第2次世界大戦直前、ドイツは前線で用いる偵察機を欲しました。その要求に対する答えは、なんと従来の航空機の概念を根本からひっくり返す奇抜なものでした。
第2次世界大戦中、ドイツは様々な航空機を開発し、実戦投入しました。広く知られるものとしては、世界で最も多く生産された戦闘機であるBf109や、世界初のジェット戦闘機Me262、世界初のロケット戦闘機であるMe163などです。
それらとは別に、ドイツには「異形の単発機」と呼ばれるBV141という偵察機があります。どこが異形なのかというと、コクピットが胴体にありませんでした。
BV141偵察機の俯瞰写真。右主翼にゴンドラ状に付いているのが乗員室(画像:ドイツ連邦公文書館)。
そもそも、航空機を思い描こうとすると、コクピットを含む乗員室が機体中央にくるのではないでしょうか。エンジン単発、双発、はたまた多発でも、機体の中心線上に乗員室があり、双発や多発の場合は両側に均等にエンジンが配置されます。
しかしBV141は、なんと右主翼中ほどあたりに乗員室を設けていました。なぜそのような形状にしたのかというと、偵察機として良好な視界を得るという、ドイツ航空省の要求仕様に愚直に従ったからでした。
BV141の開発は、第2次世界大戦前に始まりました。
各メーカーはそれを基に開発を行いましたが、そのなかには、19世紀後半に設立された名門の造船会社で、1933(昭和8)年から航空機の製造を始めたブローム&フォス社がありました。
生真面目に作って性能も申し分なし だけど…ブローム&フォス社の主任設計技師リヒャルト・フォークトは考えました。ドイツ航空省が出した要求仕様に沿ってエンジン単発で3人乗りにしようとすると、機体中心線上に乗員室があった場合、胴体や主翼で視界が大きく妨げられてしまいます。それを避けるために、コクピットを含む乗員室を右主翼に移設したのです。
これならば、前後左右だけでなく下方視界も広くとることができます。また後方視界も垂直尾翼や水平尾翼などに遮られることがありません。加えてプロペラ機に見られる進行方向の傾き(プロペラが操縦席から見て右回転のとき、機体には左ロール方向へ反力がかかる現象)も、機体の重心が偏っていることで打ち消せました。メリットが大きいとしてリヒャルト・フォークトはこの形状で設計を進めました。

試験飛行を行うBV141偵察機。飛ぶ姿は異形そのものである(画像:ドイツ連邦公文書館)。
こうして生まれたのがBV141でした。従来の航空機の概念を打ち破る外観の試作機は、1938(昭和13)年2月25日に初飛行に成功しました。性能は航空省の要求仕様をクリアしており、操縦性は良好で、安定性も問題ありませんでしたが、結局、BV141はコンペに落ちました。

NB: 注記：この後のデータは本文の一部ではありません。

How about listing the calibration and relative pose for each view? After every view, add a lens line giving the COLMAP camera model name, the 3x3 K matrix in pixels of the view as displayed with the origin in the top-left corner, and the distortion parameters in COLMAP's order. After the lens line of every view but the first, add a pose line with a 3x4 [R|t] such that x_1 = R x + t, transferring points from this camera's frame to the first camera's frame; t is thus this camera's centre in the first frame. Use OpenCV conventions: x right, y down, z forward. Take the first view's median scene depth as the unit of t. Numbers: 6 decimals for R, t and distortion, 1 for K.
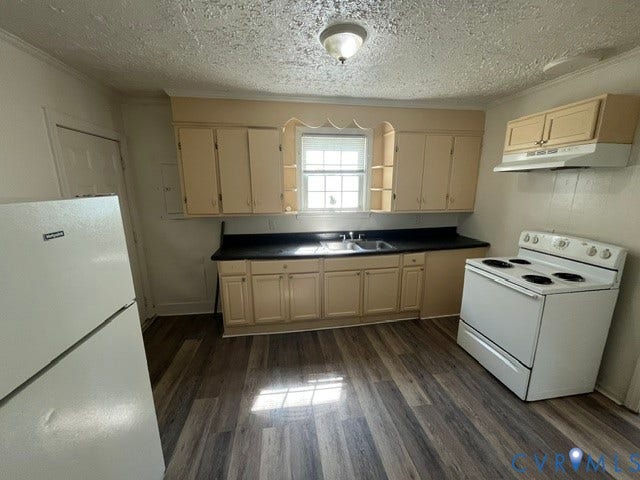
lens RADIAL K [[256.0, 0, 321.1], [0, 256.0, 241.4], [0, 0, 1]] dist [-0.006327, -0.000195]
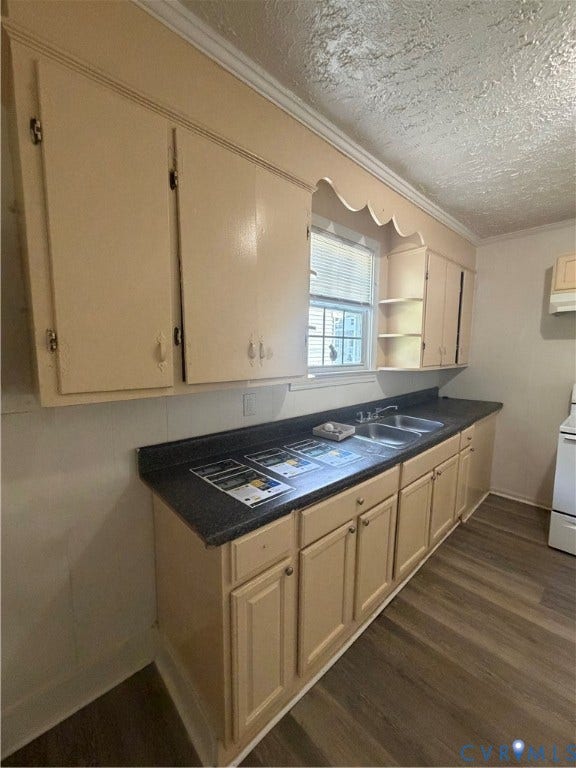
lens RADIAL K [[307.3, 0, 286.8], [0, 307.3, 383.5], [0, 0, 1]] dist [-0.006327, -0.000195]
pose [[0.830260, -0.054023, 0.554752, -0.480057], [0.107450, 0.992136, -0.064196, -0.070363], [-0.546921, 0.112908, 0.829535, 0.582098]]
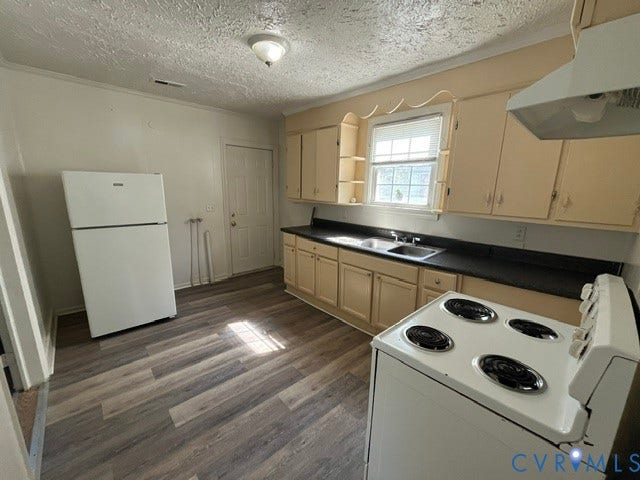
lens RADIAL K [[256.0, 0, 318.5], [0, 256.0, 241.7], [0, 0, 1]] dist [-0.006327, -0.000195]
pose [[0.564542, 0.189744, -0.803299, 0.726954], [-0.198203, 0.975907, 0.091222, -0.032302], [0.801254, 0.107718, 0.588548, 0.315309]]
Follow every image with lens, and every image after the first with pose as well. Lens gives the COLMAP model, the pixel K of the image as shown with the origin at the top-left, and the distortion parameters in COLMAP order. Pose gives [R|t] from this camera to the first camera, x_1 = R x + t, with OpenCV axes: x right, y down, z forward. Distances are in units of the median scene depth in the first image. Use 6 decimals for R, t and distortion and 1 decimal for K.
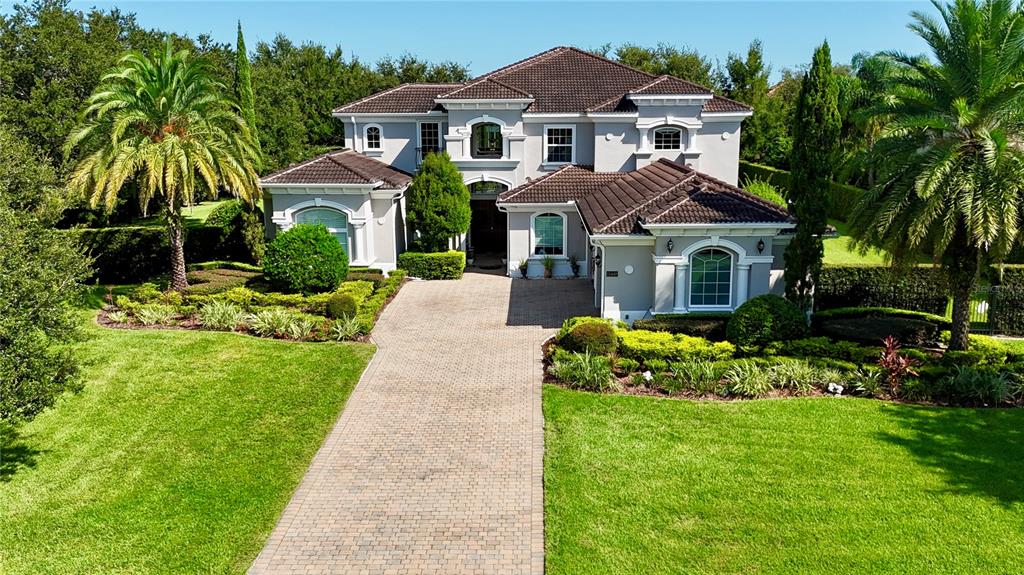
lens RADIAL K [[789.2, 0, 515.0], [0, 789.2, 290.1], [0, 0, 1]] dist [0.068010, -0.053454]
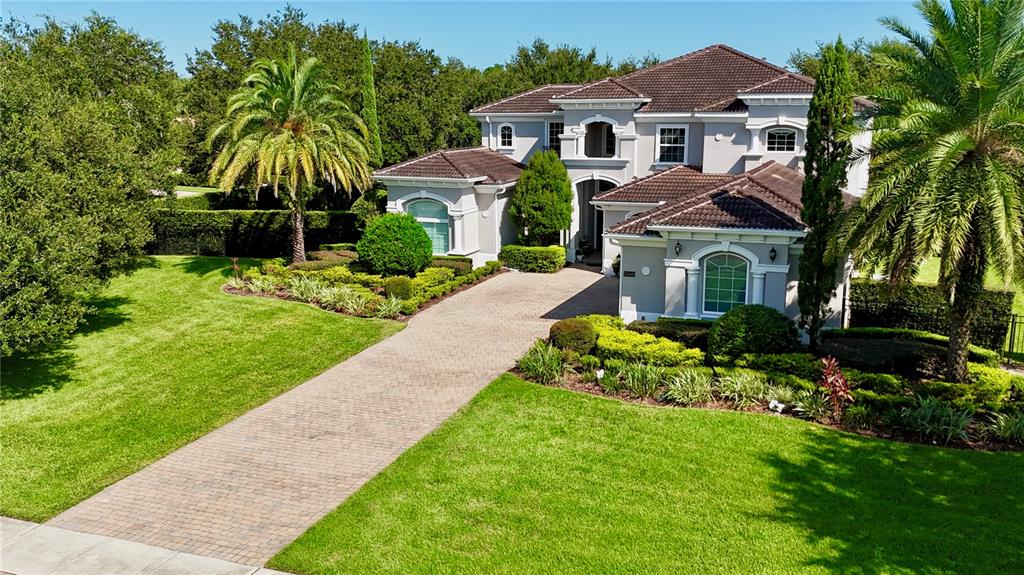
lens RADIAL K [[789.2, 0, 540.9], [0, 789.2, 287.6], [0, 0, 1]] dist [0.068010, -0.053454]
pose [[0.951171, 0.070155, -0.300585, 0.334417], [-0.070883, 0.997448, 0.008496, -0.004126], [0.300414, 0.013225, 0.953717, 0.014126]]
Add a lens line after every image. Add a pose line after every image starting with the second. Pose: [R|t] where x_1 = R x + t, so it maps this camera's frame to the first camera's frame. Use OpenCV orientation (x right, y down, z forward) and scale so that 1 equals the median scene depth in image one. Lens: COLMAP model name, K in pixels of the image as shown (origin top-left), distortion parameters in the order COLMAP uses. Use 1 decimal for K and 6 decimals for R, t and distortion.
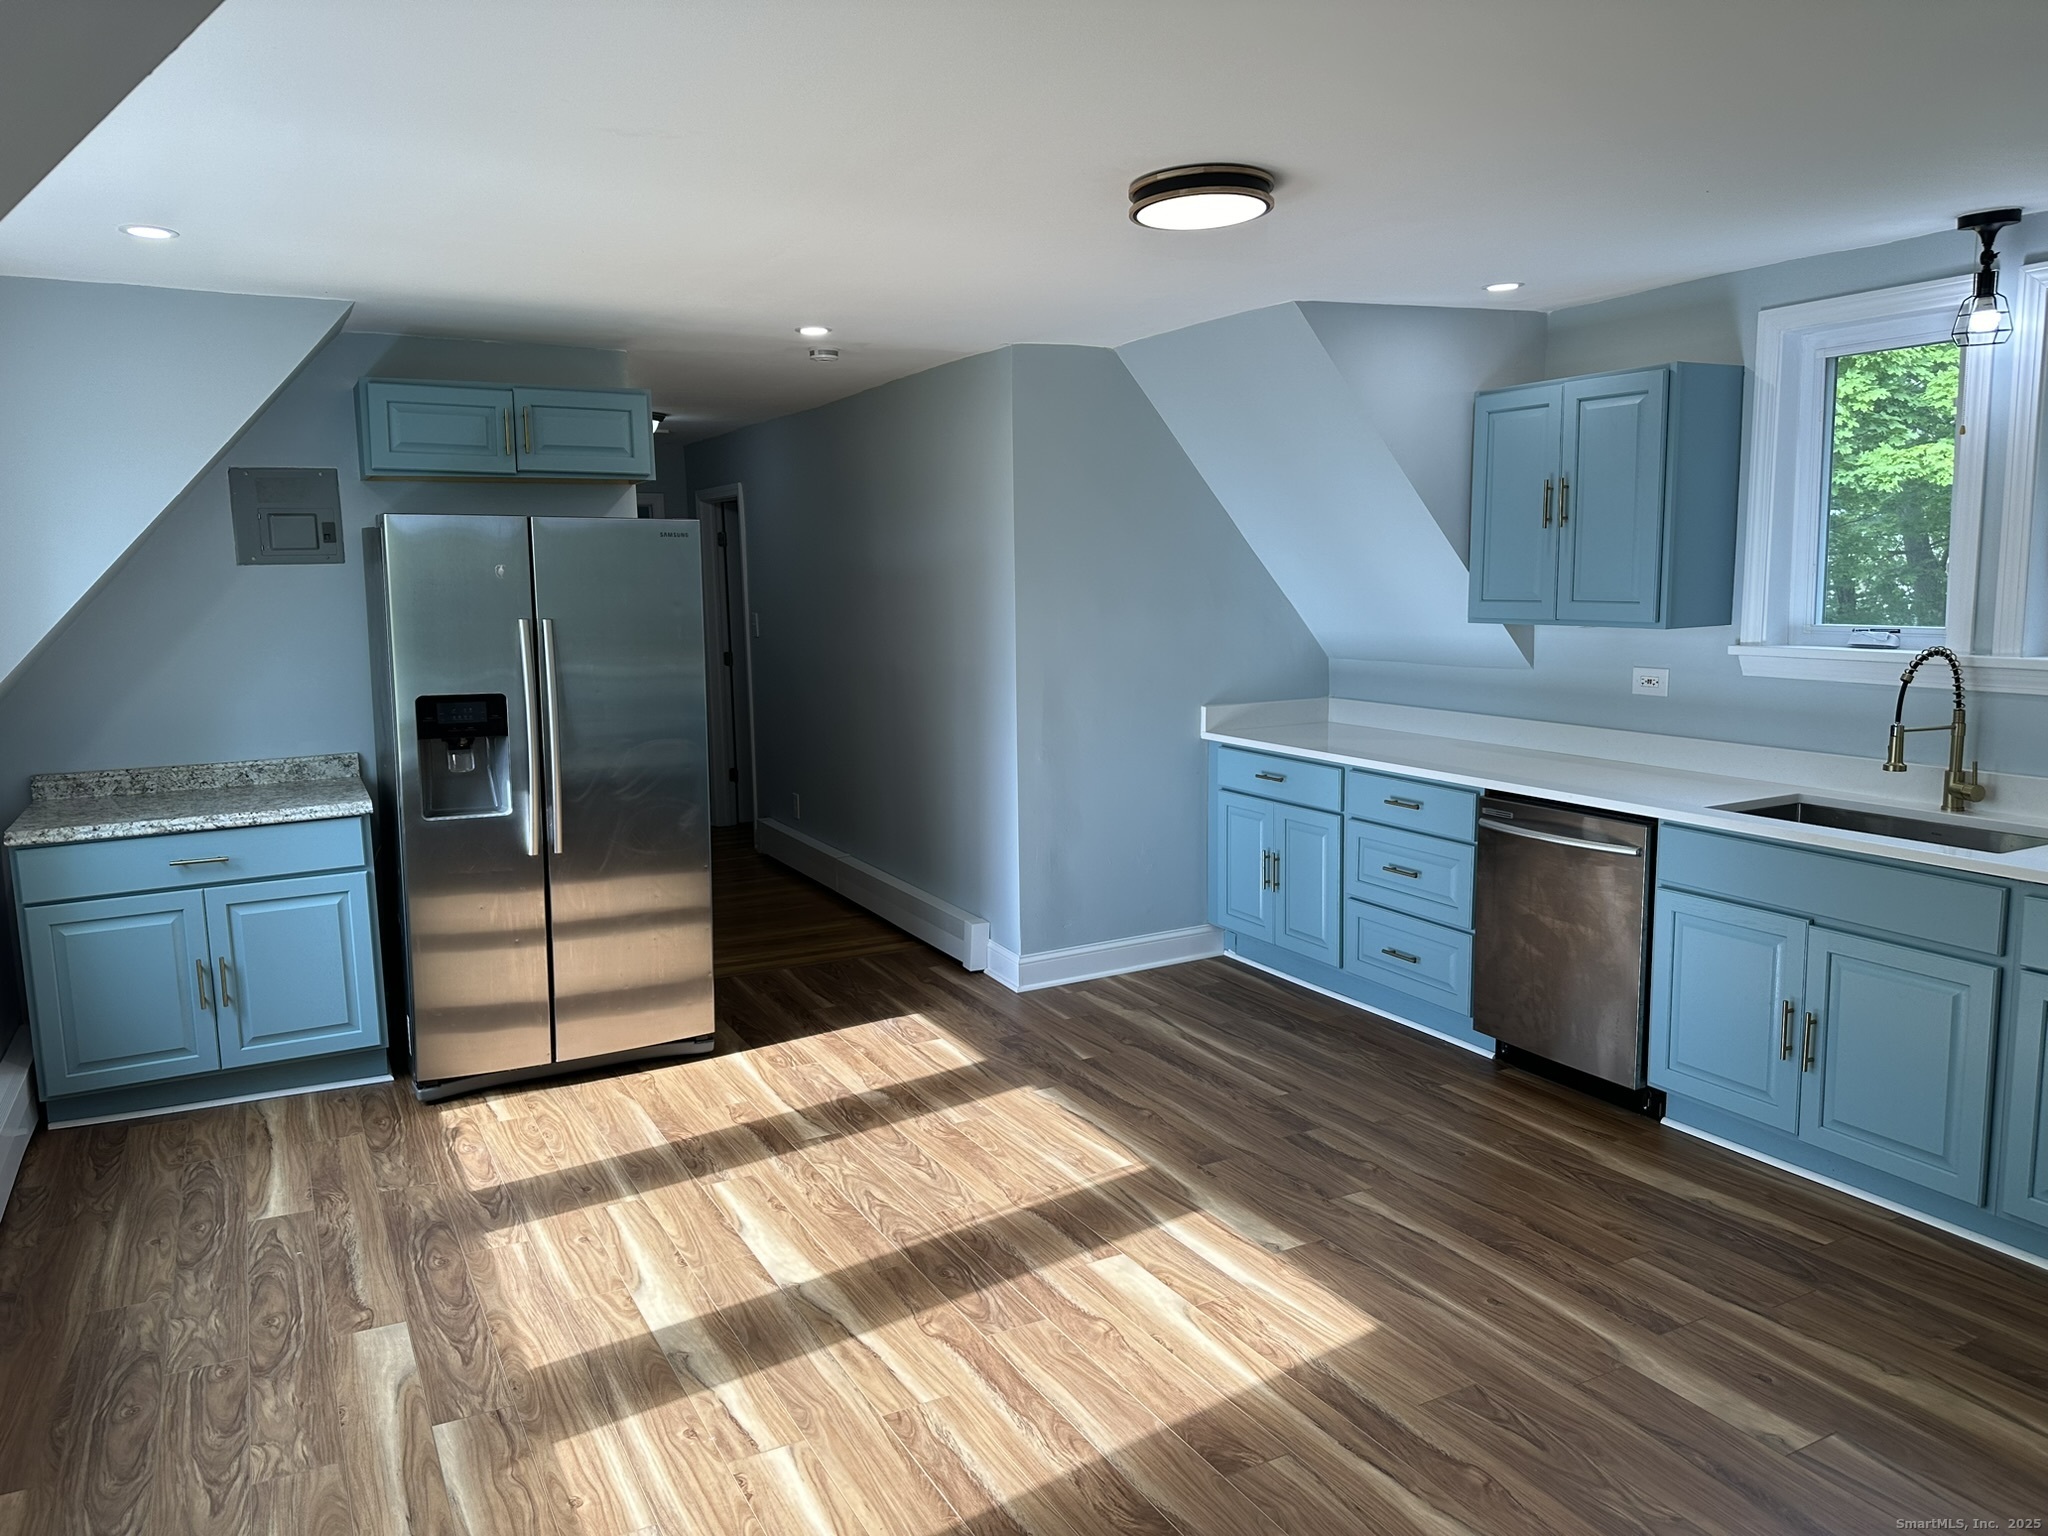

ドイツ航空省が採用したのは、なんと要求を無視して、双発で製作されたフォッケウルフ社のFw189でした。Fw189はBV141と比べて最高速度も巡航速度も、航続距離も、さらには実用上昇限度まで、これらすべての面で劣っていたにもかかわらずです。
要求仕様書に沿っていなかったFw189が採用された理由、それは、やはりBV141の奇抜さが航空省の役人や空軍の軍人には理解できなかったものと考えられます。いくら性能的に優れていても、運用側からすると安心して使えるか否かはとても重要です。また形状が奇抜だったことで、耐久性や整備性に疑問符が付けられたと思われます。
奇抜なスタイルは困惑のもととはいえ、BV141も欠点がないわけではありませんでした。搭載するBMW801空冷星形エンジンが頻繁にオーバーヒートを起こし、また油圧系統に問題を抱えていました。そのため、一応、試作機の追加製作が認められたものの、合計で20機強が生産されただけで終了しました。
一方、Fw189については、双発は単発よりトラブルや被弾に強く、無難な機体形状は汎用性に優れると判断されて、連絡、偵察、軽攻撃、レーダーを搭載した夜間戦闘機としても用いられました。

BV141偵察機の機首部分。操縦席下方もガラス張りなのがわかる(画像:ドイツ連邦公文書館)。
BV141の後も、リヒャルト・フォークト技師は様々な非対称機を設計してはドイツ空軍に対して提案しています。しかし、どれも初飛行にこぎつけることはありませんでした。やはり使用する側からしたら、見た目が安心できる、違和感なく操縦できるというのも、重要といえるでしょう。